[Via H-Net, we learn of the following announcement. DRE]
The Department of History at Rhodes College invites applications for a two-year Visiting Assistant Professor in the history of the nineteenth- or early twentieth-century American South on a 12-month contract, to begin August 2024.
The College recently received a grant from the Andrew W. Mellon Foundation to create an Institute for Race and Social Transformation that supports scholarship and teaching around issues of race and injustice in Memphis and the Mid-South region. The successful candidate will coordinate the Justice and Remembrance Project, a digital history project that involves working with two local community partners—one that marks the sites of lynching victims in Memphis and Shelby County, Tennessee (Lynching Sites Project of Memphis) and the other an organization committed to preserving a large historic Black cemetery (Zion Community Project).

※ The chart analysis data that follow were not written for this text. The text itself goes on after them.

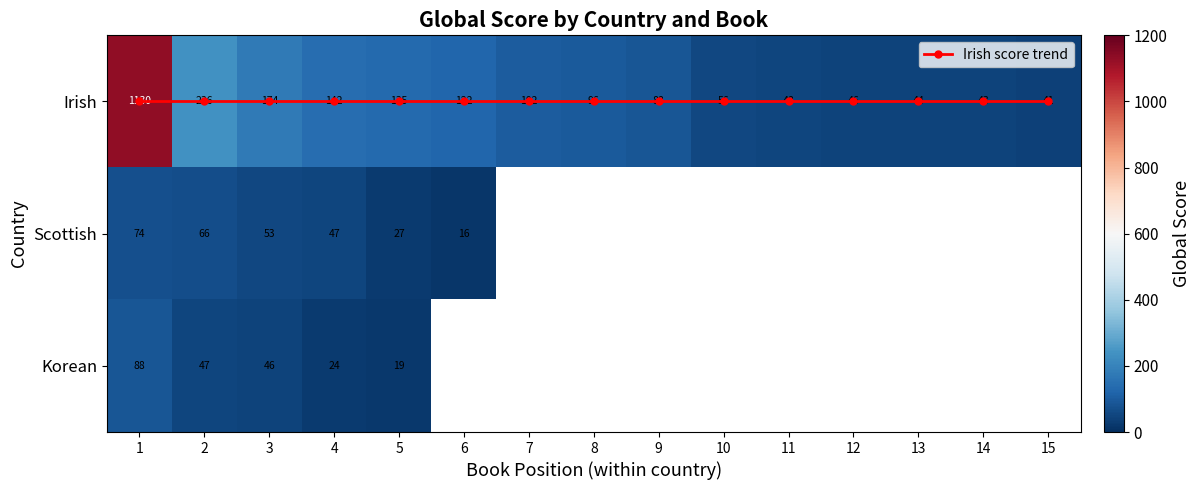

Rank the series by their maximum value, from lowest to highest.

Irish score trend, Scottish, Korean, Irish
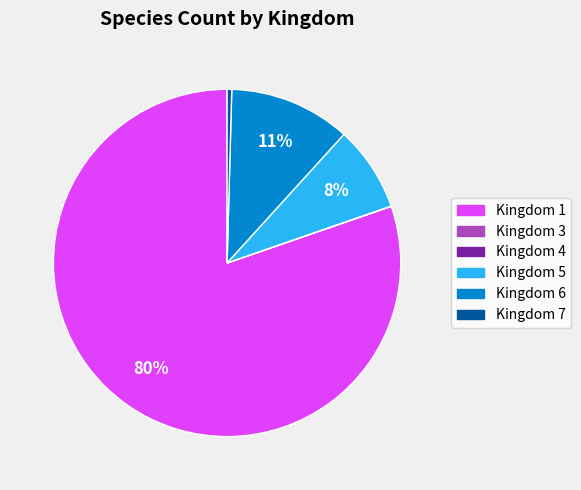

To the nearest percent, what is the average slice percentage?

17%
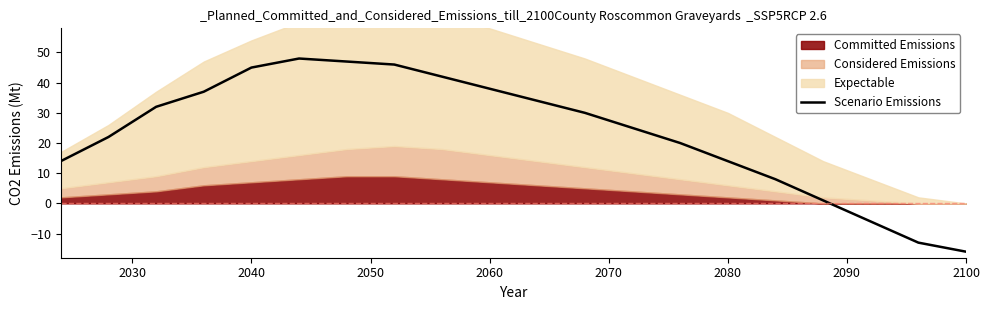

What is the minimum value for Scenario Emissions?

-16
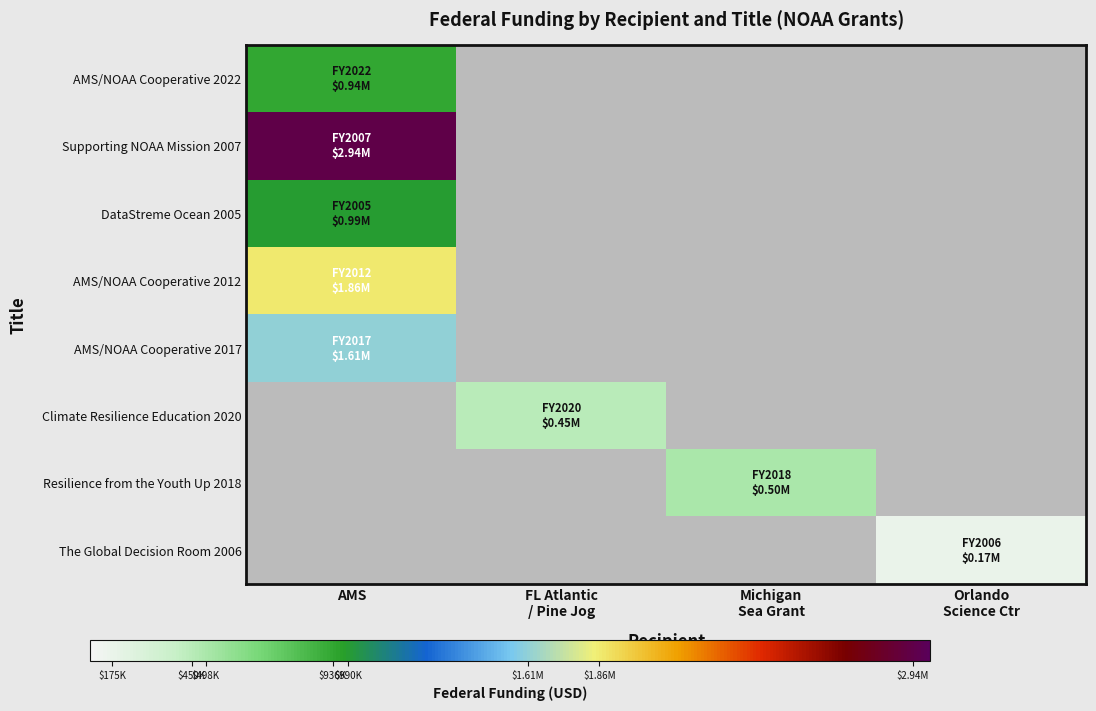

What is the lowest value of the Supporting NOAA Mission 2007 series?

2940000.0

Qualified candidates will have training in history, Africana Studies, or a related discipline and will be able to offer courses in at least two of the following areas: lynching and racial violence, law and justice, the Jim Crow era, public history, digital history, or public memory/monuments. As important, the successful candidate must be committed to advancing their own scholarship in the context of a liberal arts college, strengthening the college’s partnerships with the above community organizations, and teaching and mentoring undergraduate students. Candidates must have completed all requirements for a Ph.D. in History, Africana Studies, or a related field by August 2024.